With the DNA tile bound by the protein, we can now set up crystallization trials. We use a system called screening to find the best conditions for crystal growth.
The crystal plates that we screen with use a method called Sitting-Drop Vapor Diffusion crystallization. For a thorough explanation of this process, please visit Hampton Research.
Basically, the solution is very concentrated in the top well and it wants to be in equilibrium with the giant puddle of solution in the reservoir. The water will slowly diffuse into the drop in the well until there is equilibrium between the solutions. At various points in this equilibrium process, the protein-DNA complexes in solution will order into a crystalline structure like the one shown below.
There are many factors you must consider. Some include, the salt concentration, the pH, and the drop to reservoir ratio.
After sufficient sized and quality crystals are grown, we will shoot the crystals with X-rays to give a diffraction pattern. Through interpretation, the diffraction will give us atomic level detail of our host crystal.
To achieve crystallization, we need the tile highly concentrated and pure. We resuspended the single stranded tile strands in a buffer with magnesium chloride and salt, to help balance the negatively charged DNA backbone. The stock DNA solutions for strands A-F were created such that each DNA solution was a concentration of 100mM.
To save material, we optimized tile half assembly with diluted samples of the strands. As mentioned in the methods, we first assembled the tile halves (Half 1: A-D; Half 2: E-H). The tile halves were annealed separately on a Thermocycler and analyzed on NativePAGE for successful annealing.
Below, we show some pictures of NativePAGE gels during the troubleshooting period. The goal of each gel is outlined in the bottom left.
From the results we found that most of the strands came together to form tile halves. To purify the halves and to get rid of any remaining A-F strands we planned on doing gel extraction of the tile halves bands occurring around 100 BP due to the tile halve complex being formed with around 130 nucleotides. Agarose gel was chosen due to its low cost and its ability to handle large sample sizes.
The two tile halves were mixed at equimolar ratio to achieve the full tile.

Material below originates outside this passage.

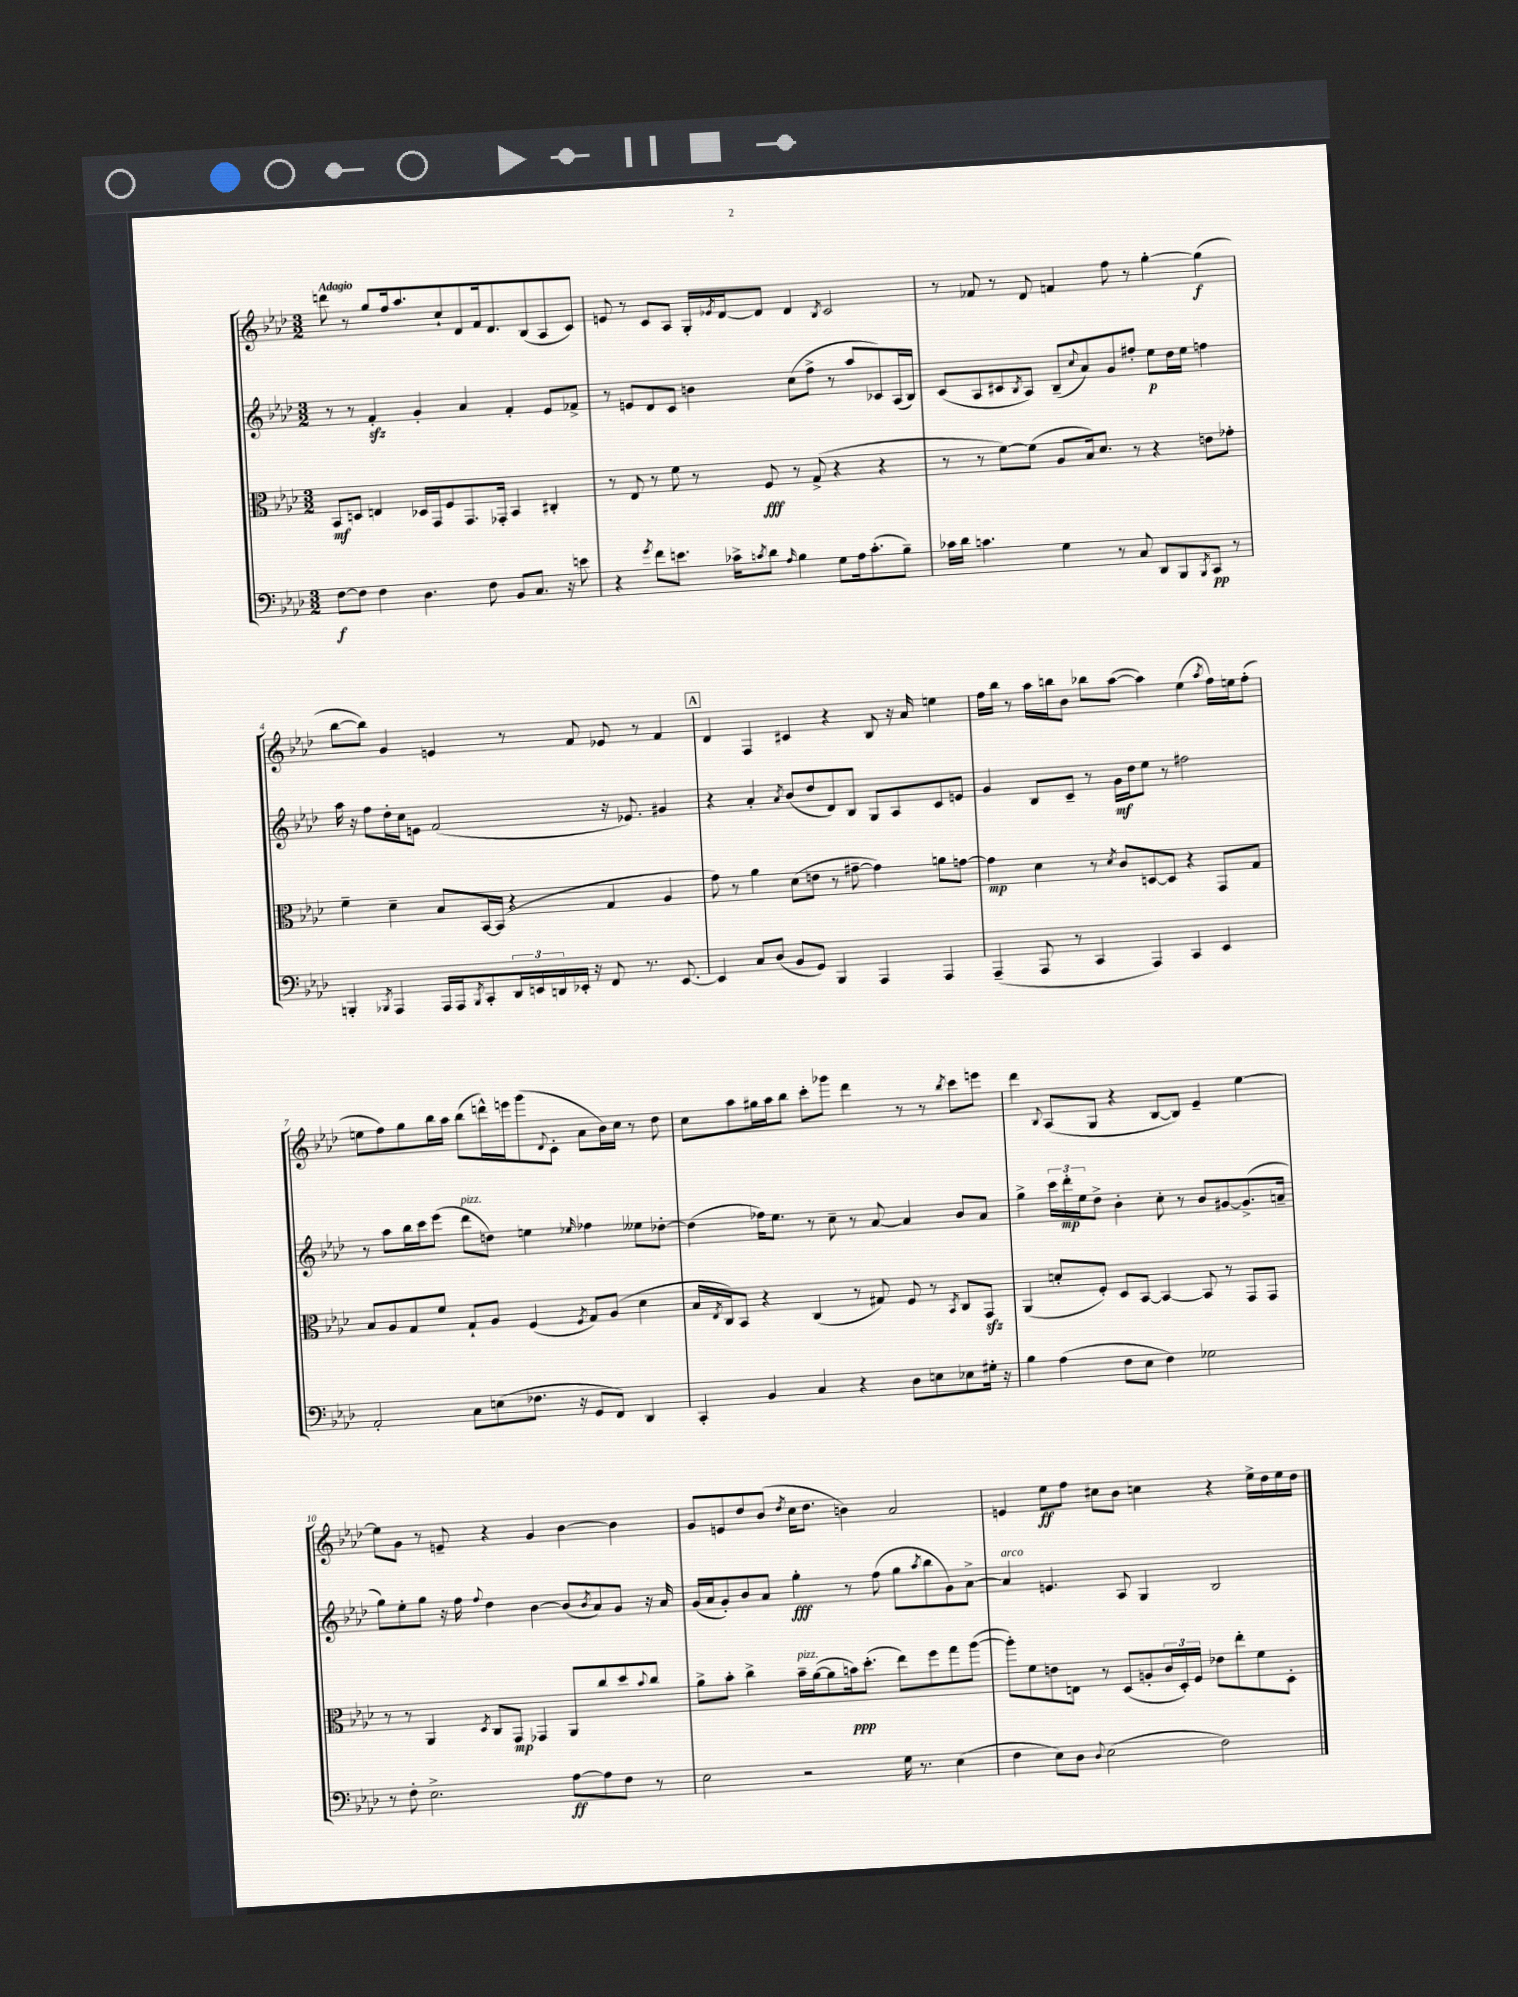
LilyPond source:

After combining the tile halves to form the full tile, we co-crystallized with the Ets-1 protein. See the images below for our crystal successes! Although the crystals are not large enough for diffraction we still were able to produce crystals without additional purification of the full tile. This shows us that the tile design given by the computational team was well designed in that it prevented unwanted DNA binding interactions. There is still much further research to be done but we have a very promising preliminary result that shows the first modified DNA tile protein complex forming a porous crystal.

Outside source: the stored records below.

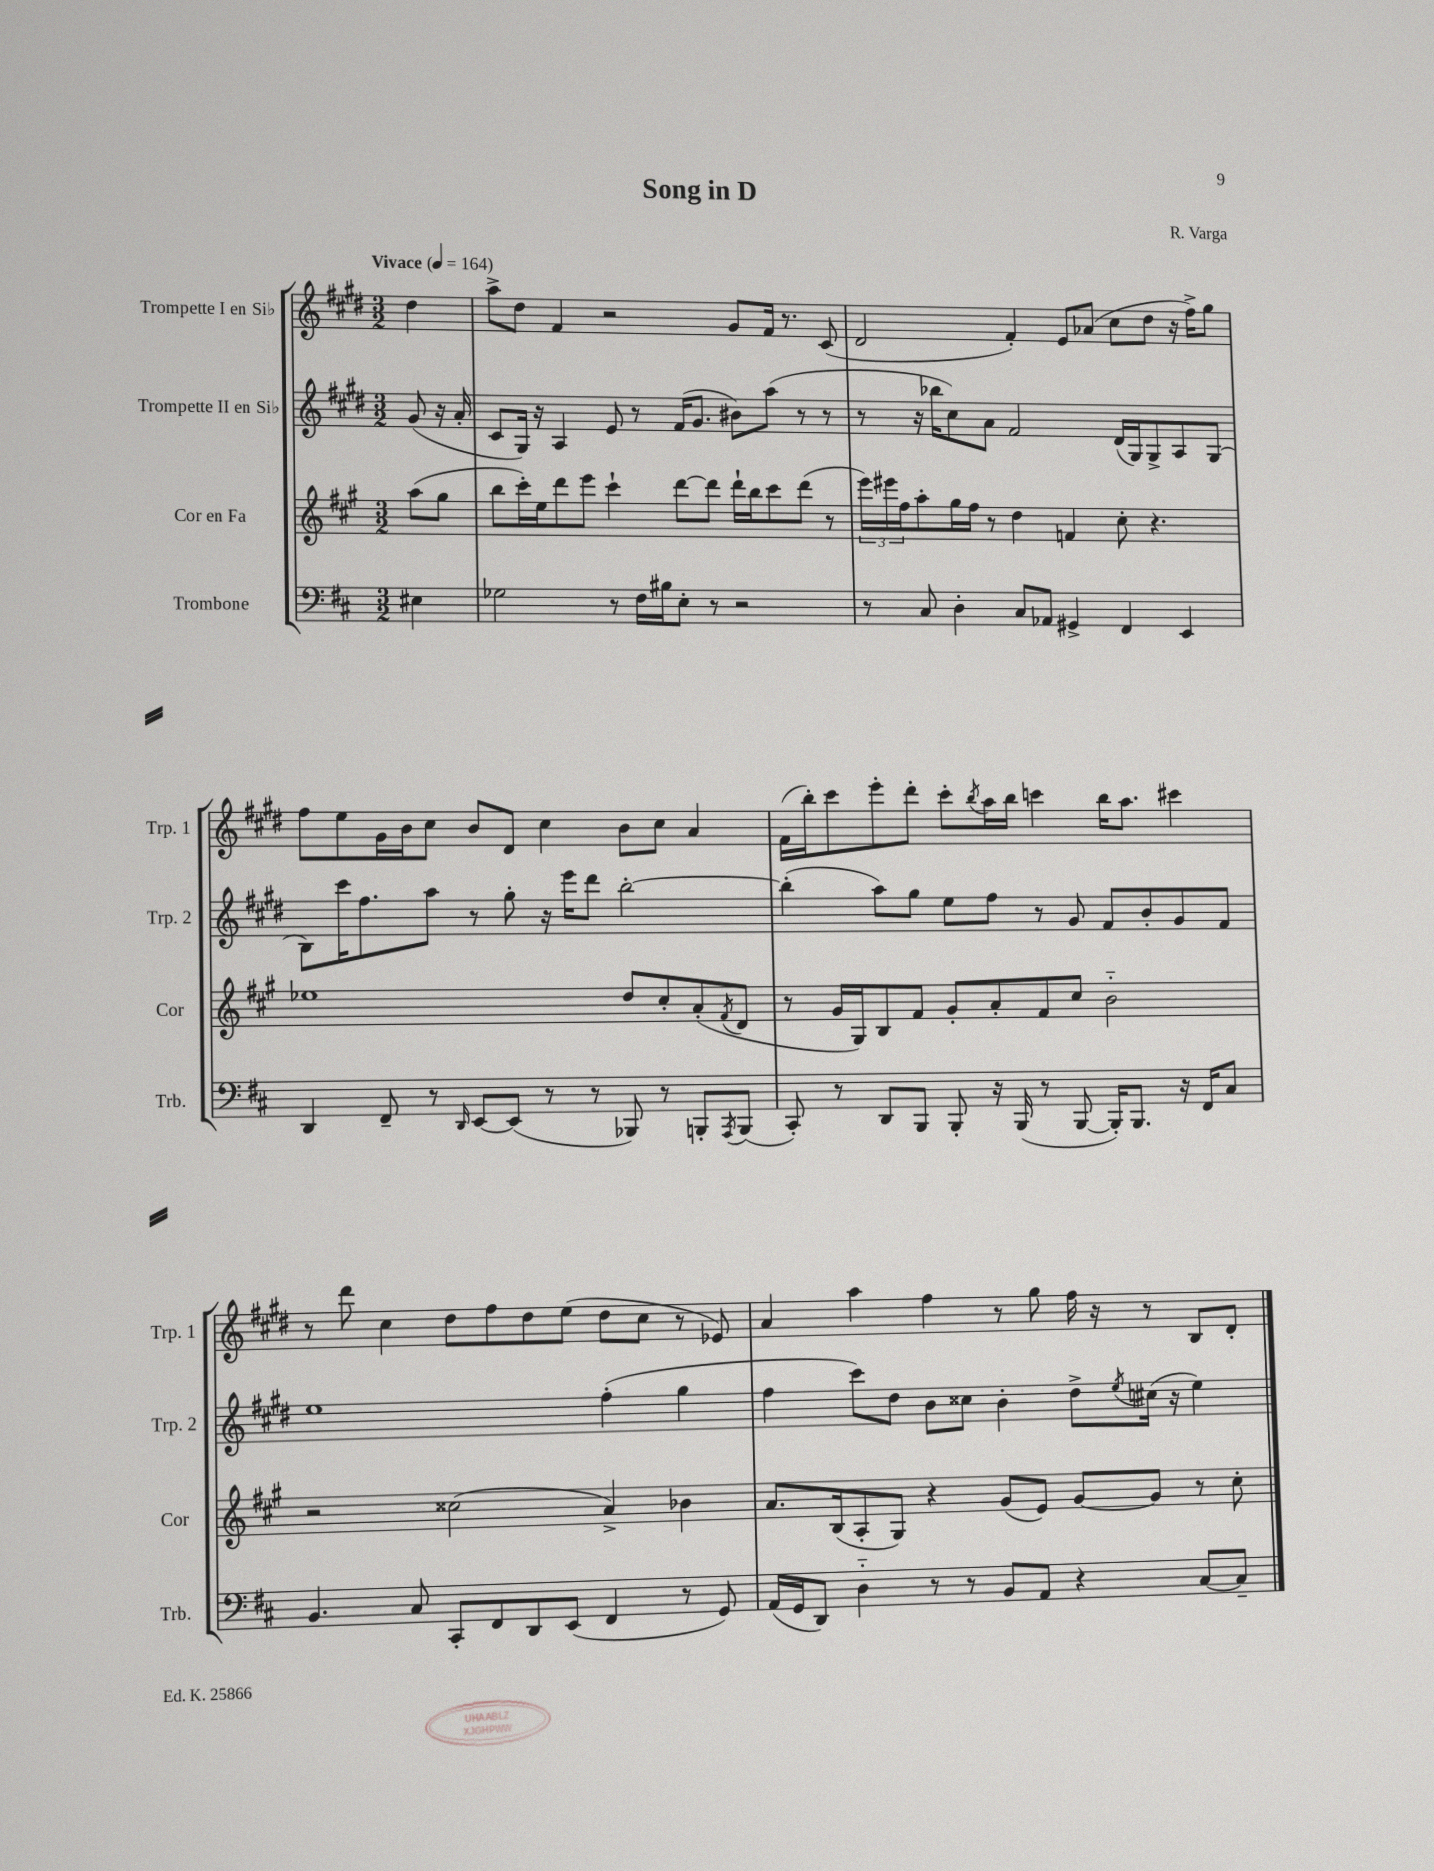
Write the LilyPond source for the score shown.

\header { title = "Song in D" composer = "R. Varga" }
<<
\new StaffGroup <<
\new Staff = "s0" \with { instrumentName = "Trompette I en Sib" shortInstrumentName = "Trp. 1" } {
    \clef treble \key e \major \numericTimeSignature \time 3/2 \partial 4 \tempo "Vivace" 4 = 164
    dis''4 |
    a''8-> dis''8 fis'4 r2 gis'8 fis'16 r8. cis'8( |
    dis'2 fis'4-.) e'8 aes'8( cis''8 dis''8 r16 fis''16->) gis''8 |
    fis''8 e''8 gis'16 b'16 cis''8 b'8 dis'8 cis''4 b'8 cis''8 a'4 |
    fis'16( b''16-.) cis'''8 e'''8-. dis'''8-. cis'''8-. \acciaccatura { b''8 } a''16 b''16 c'''4 b''16 a''8. cis'''4 |
    r8 dis'''8 cis''4 dis''8 fis''8 dis''8 e''8( dis''8 cis''8 r8 ees'8) |
    a'4 a''4 fis''4 r8 gis''8 fis''16 r16 r8 b8 dis'8-. \bar "|." |
}
\new Staff = "s1" \with { instrumentName = "Trompette II en Sib" shortInstrumentName = "Trp. 2" } {
    \clef treble \key e \major \numericTimeSignature \time 3/2 \partial 4
    gis'8( r16 a'16-. |
    cis'8 gis16) r16 a4 e'8 r8 fis'16( gis'8. bis'8) a''8( r8 r8 |
    r8 r16 bes''16 cis''8) a'8 fis'2 dis'16( gis16) gis8-> a8 gis8( |
    b8) cis'''16 fis''8. a''8 r8 gis''8-. r16 e'''16 dis'''8 b''2~-. |
    b''4-.( a''8) gis''8 e''8 fis''8 r8 gis'8 fis'8 b'8-. gis'8 fis'8 |
    e''1 fis''4-.( gis''4 |
    fis''4 cis'''8) dis''8 b'8 cisis''8 b'4-. dis''8-> \acciaccatura { e''8 } cis''16( r16 e''4) \bar "|." |
}
\new Staff = "s2" \with { instrumentName = "Cor en Fa" shortInstrumentName = "Cor" } {
    \clef treble \key a \major \numericTimeSignature \time 3/2 \partial 4
    a''8( gis''8 |
    b''8 cis'''16-.) e''16 d'''8 e'''8 cis'''4-! d'''8~ d'''8 d'''16-! b''16 cis'''8 d'''8( r8 |
    \tuplet 3/2 { e'''16) eis'''16 fis''16 } a''8-. gis''16 fis''16 r8 d''4 f'4 cis''8-. r4. |
    ees''1 d''8 cis''8-. a'8-.( \acciaccatura { fis'8 } d'8 |
    r8 gis'16 gis16) b8 fis'8 gis'8-. a'8-. fis'8 cis''8 b'2-_ |
    r2 cisis''2( a'4->) bes'4 |
    a'8. b16( a8-. gis8) r4 gis'8( e'8) gis'8~ gis'8 r8 cis''8-. \bar "|." |
}
\new Staff = "s3" \with { instrumentName = "Trombone" shortInstrumentName = "Trb." } {
    \clef bass \key d \major \numericTimeSignature \time 3/2 \partial 4
    eis4 |
    ges2 r8 fis16 bis16 e8-. r8 r2 |
    r8 cis8 d4-. cis8 aes,8 gis,4-> fis,4 e,4 |
    d,4 fis,8-- r8 \grace { d,16 } e,8~ e,8( r8 r8 bes,,8) r8 b,,8-. \acciaccatura { a,,8 } b,,8( |
    cis,8-.) r8 d,8 b,,8 b,,8-. r16 b,,16( r8 b,,8~ b,,16-.) b,,8. r16 fis,16 cis8 |
    b,4. cis8 cis,8-. fis,8 d,8 e,8( fis,4 r8 g,8) |
    a,16( g,16 d,8) d4-_ r8 r8 b,8 a,8 r4 cis8~ cis8-- \bar "|." |
}
>>
>>
\layout { \context { \Score \remove "Bar_number_engraver" } }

At the moment, we do not have large enough crystals for X-ray diffraction. We will continue to screen for better crystallization conditions, but we believe small crystals may be due to the purity of the DNA tiles. As you read in our methods section, we pursued co-crystallization with the full DNA tile, which may have contained left over strands in solution. We hypothesize that we can obtain larger and better quality co-crystals when the full DNA tile is purified.

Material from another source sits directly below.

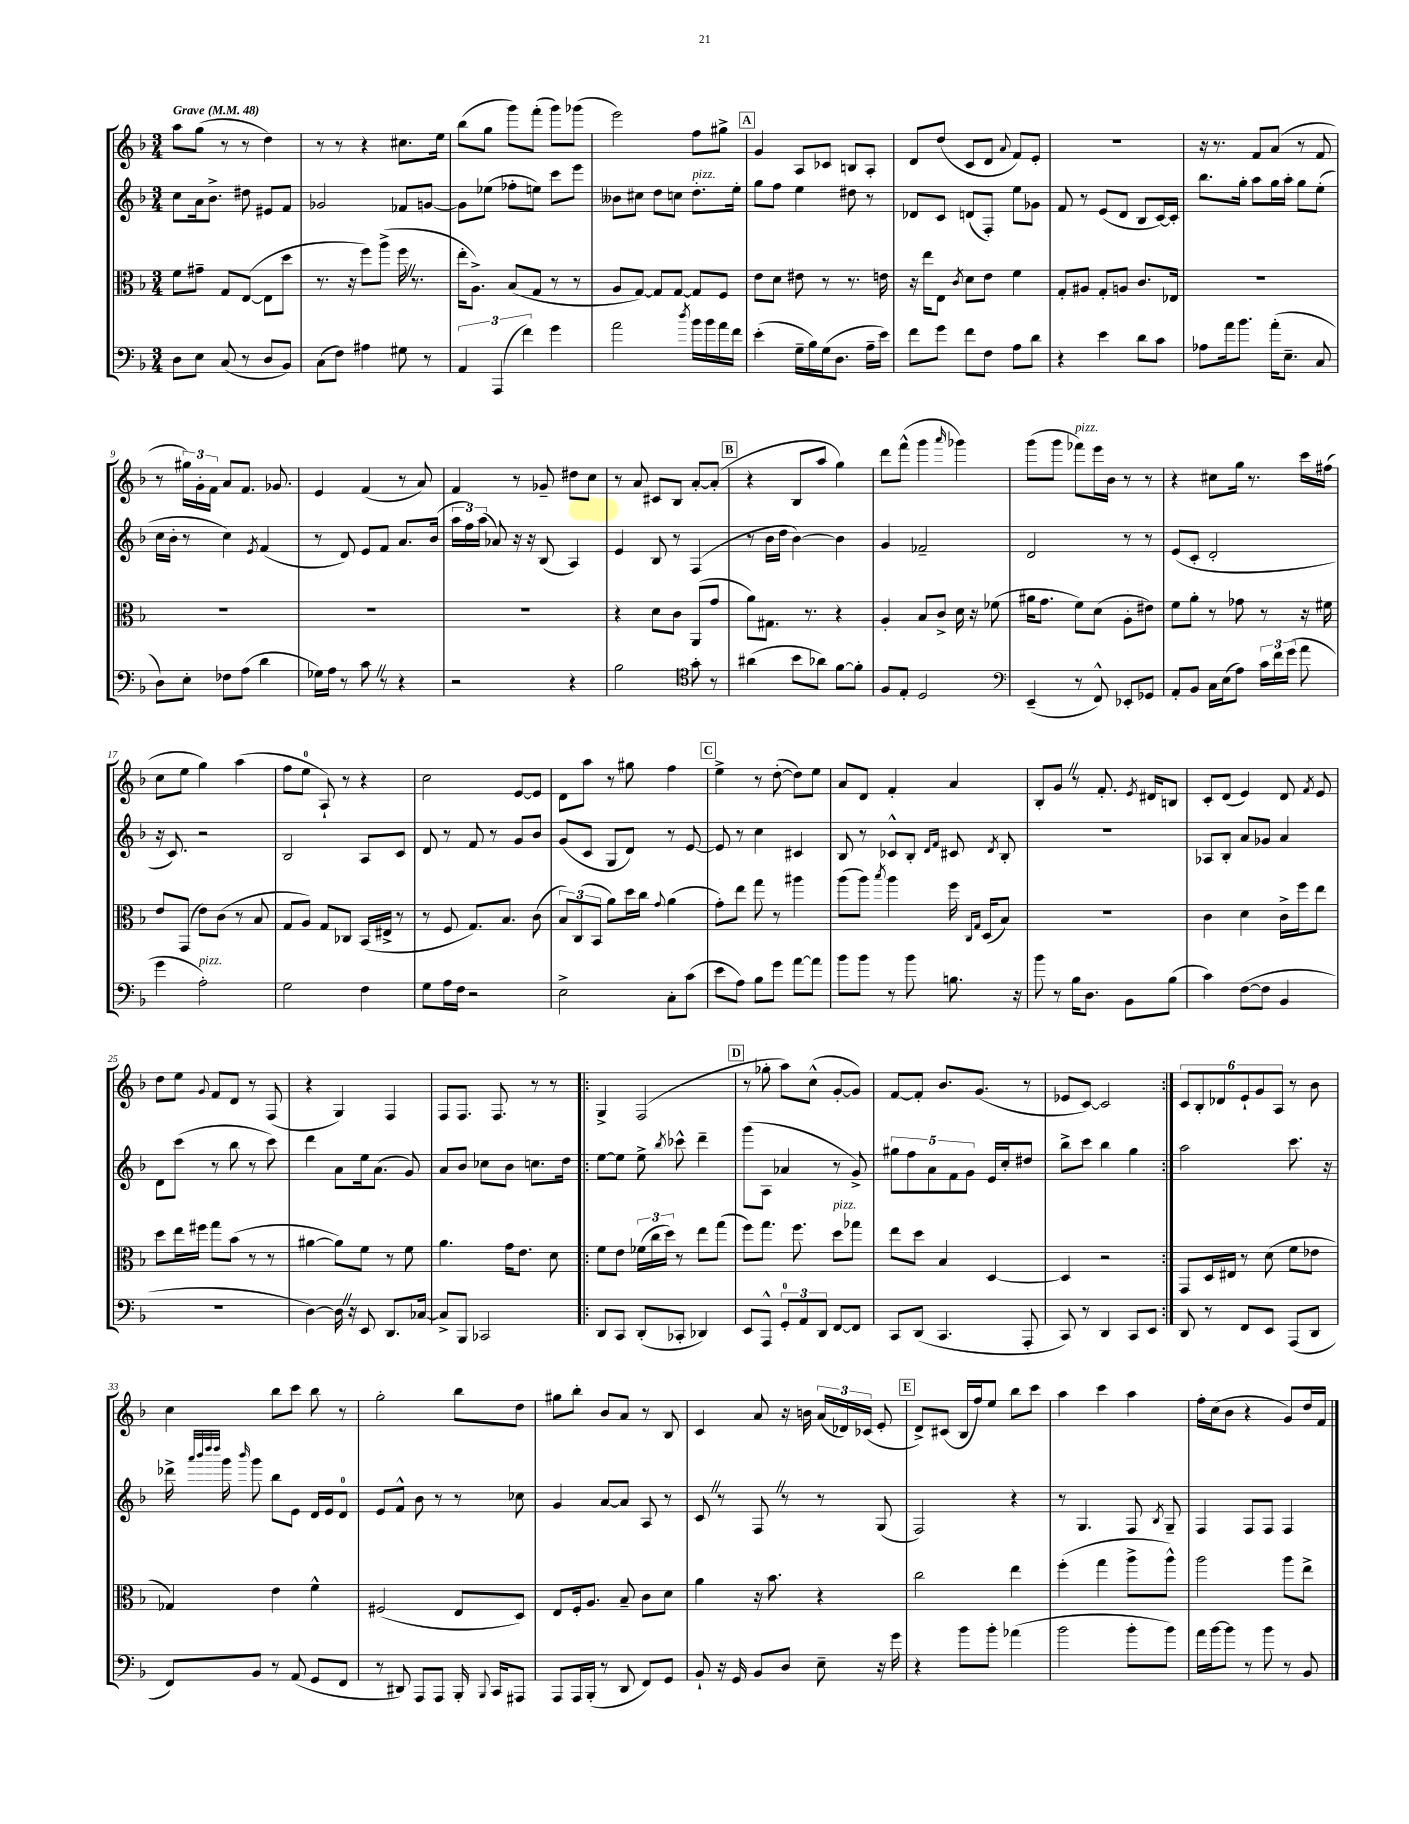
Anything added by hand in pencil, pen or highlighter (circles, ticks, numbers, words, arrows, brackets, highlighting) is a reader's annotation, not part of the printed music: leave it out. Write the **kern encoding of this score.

Having successfully crystallized the design opens an opportunity for further downstream experimentation. Higher quality crystals will be grown using purified full DNA tiles. Also, crystallization buffer conditions will be further optimized to promote larger crystals. Having higher quality crystals will make future applications ideal.
One future application is molecular guest capture, highlighted in our team video. Specifically, molecules with unknown structure can join the crystal through large solvent channels and be analyzed with X-ray diffraction. Any molecule that can bind specifically to DNA can short-cut the traditional crystallization process and join the host crystal structure.